Fue ese el último día que Alicia estuvo levantada. Al día siguiente amaneció desvanecida. El médico de Jordán la examinó con suma atención, ordenándole calma y descanso absolutos.-No sé -le dijo a Jordán en la puerta de calle, con la voz todavía baja-. Tiene una gran debilidad que no me explico, y sin vómitos, nada... Si mañana se despierta como hoy, llámeme enseguida.
Al otro día Alicia seguía peor. Hubo consulta. Constatóse una anemia de marcha agudísima, completamente inexplicable. Alicia no tuvo más desmayos, pero se iba visiblemente a la muerte. Todo el día el dormitorio estaba con las luces prendidas y en pleno silencio. Pasábanse horas sin oír el menor ruido. Alicia dormitaba. Jordán vivía casi en la sala, también con toda la luz encendida. Paseábase sin cesar de un extremo a otro, con incansable obstinación. La alfombra ahogaba sus pesos. A ratos entraba en el dormitorio y proseguía su mudo vaivén a lo largo de la cama, mirando a su mujer cada vez que caminaba en su dirección.
Pronto Alicia comenzó a tener alucinaciones, confusas y flotantes al principio, y que descendieron luego a ras del suelo. La joven, con los ojos desmesuradamente abiertos, no hacía sino mirar la alfombra a uno y otro lado del respaldo de la cama. Una noche se quedó de repente mirando fijamente. Al rato abrió la boca para gritar, y sus narices y labios se perlaron de sudor.

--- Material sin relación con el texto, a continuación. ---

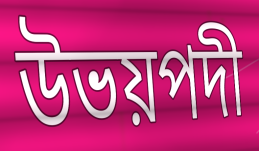
উভয়পদীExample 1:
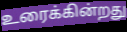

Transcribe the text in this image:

உரைக்கின்றது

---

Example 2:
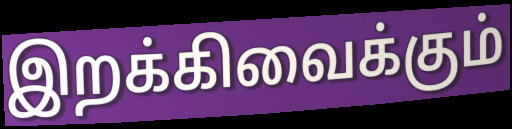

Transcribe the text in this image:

இறக்கிவைக்கும்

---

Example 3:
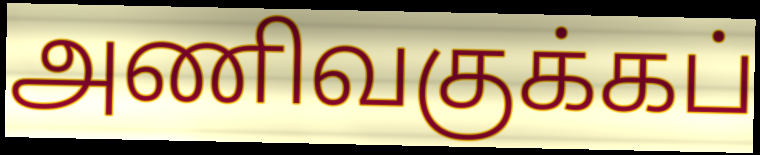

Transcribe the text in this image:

அணிவகுக்கப்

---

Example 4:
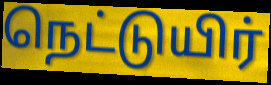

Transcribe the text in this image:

நெட்டுயிர்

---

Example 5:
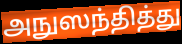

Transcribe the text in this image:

அநுஸந்தித்துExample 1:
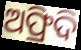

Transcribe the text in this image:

ଅଫ୍ରିଦି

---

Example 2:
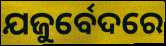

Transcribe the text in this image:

ଯଜୁର୍ବେଦରେ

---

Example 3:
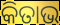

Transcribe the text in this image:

କିତାଭ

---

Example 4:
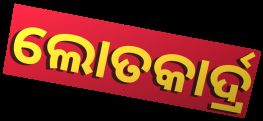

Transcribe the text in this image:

ଲୋତକାର୍ଦ୍ର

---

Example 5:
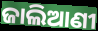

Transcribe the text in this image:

ଜାଲିଆଣୀ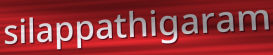
silappathigaramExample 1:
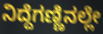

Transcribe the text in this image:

ನಿದ್ದೆಗಣ್ಣಿನಲ್ಲೇ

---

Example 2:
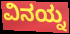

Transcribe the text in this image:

ವಿನಯ್ನ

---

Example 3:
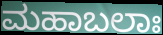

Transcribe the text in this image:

ಮಹಾಬಲಾಃ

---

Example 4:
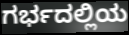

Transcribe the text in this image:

ಗರ್ಭದಲ್ಲಿಯ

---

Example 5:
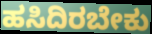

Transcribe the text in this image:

ಹಸಿದಿರಬೇಕುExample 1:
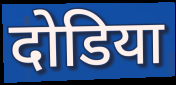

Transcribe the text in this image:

दोडिया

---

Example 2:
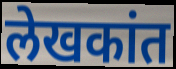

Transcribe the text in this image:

लेखकांत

-¡Jordán! ¡Jordán! -clamó, rígida de espanto, sin dejar de mirar la alfombra.
Jordán corrió al dormitorio, y al verlo aparecer Alicia dio un alarido de horror.
-¡Soy yo, Alicia, soy yo!
Alicia lo miró con extravió, miró la alfombra, volvió a mirarlo, y después de largo rato de estupefacta confrontación, se serenó. Sonrió y tomó entre las suyas la mano de su marido, acariciándola temblando.
Entre sus alucinaciones más porfiadas, hubo un antropoide, apoyado en la alfombra sobre los dedos, que tenía fijos en ella los ojos.

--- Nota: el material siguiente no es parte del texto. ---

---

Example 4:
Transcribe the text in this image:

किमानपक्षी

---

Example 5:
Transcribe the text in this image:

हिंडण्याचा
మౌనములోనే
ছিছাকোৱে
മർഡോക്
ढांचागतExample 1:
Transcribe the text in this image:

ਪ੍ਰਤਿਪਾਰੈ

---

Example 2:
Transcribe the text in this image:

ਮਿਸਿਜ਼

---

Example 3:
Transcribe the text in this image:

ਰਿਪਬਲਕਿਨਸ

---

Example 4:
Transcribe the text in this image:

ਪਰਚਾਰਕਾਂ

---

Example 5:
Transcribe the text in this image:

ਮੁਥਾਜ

Los médicos volvieron inútilmente. Había allí delante de ellos una vida que se acababa, desangrándose día a día, hora a hora, sin saber absolutamente cómo. En la última consulta Alicia yacía en estupor mientras ellos la pulsaban, pasándose de uno a otro la muñeca inerte. La observaron largo rato en silencio y siguieron al comedor.
-Pst... -se encogió de hombros desalentado su médico- Es un caso serio... poco hay que hacer...

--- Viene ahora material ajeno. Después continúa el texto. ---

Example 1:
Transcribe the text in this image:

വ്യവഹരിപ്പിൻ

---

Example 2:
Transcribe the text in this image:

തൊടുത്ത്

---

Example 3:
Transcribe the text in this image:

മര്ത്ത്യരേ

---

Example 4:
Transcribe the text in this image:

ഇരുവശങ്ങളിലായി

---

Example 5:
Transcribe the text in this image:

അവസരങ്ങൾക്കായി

-¡Sólo eso me faltaba! -resopló Jordán. Y tamborileó bruscamente sobre la mesa.
Alicia fue extinguiéndose en su delirio de anemia, agravado de tarde, pero que remitía siempre en las primeras horas. Durante el día no avanzaba su enfermedad, pero cada mañana amanecía lívida, en síncope casi. Parecía que únicamente de noche se le fuera la vida en nuevas alas de sangre. Tenía siempre al despertar la sensación de estar desplomada en la cama con un millón de kilos encima. Desde el tercer día este hundimiento no la abandonó más. Apenas podía mover la cabeza. No quiso que le tocaran la cama, ni aún que le arreglaran el almohadón. Sus terrores crepusculares avanzaron en forma de monstruos que se arrastraban hasta la cama y trepaban dificultosamente por la colcha.
Perdió luego el conocimiento. Los dos días finales deliró sin cesar a media voz. Las luces continuaban fúnebremente encendidas en el dormitorio y la sala. En el silencio agónico de la casa, no se oía más que el delirio monótono que salía de la cama, y el rumor ahogado de los eternos pasos de Jordán.
Murió, por fin. La sirvienta, que entró después a deshacer la cama, sola ya, miró un rato extrañada el almohadón.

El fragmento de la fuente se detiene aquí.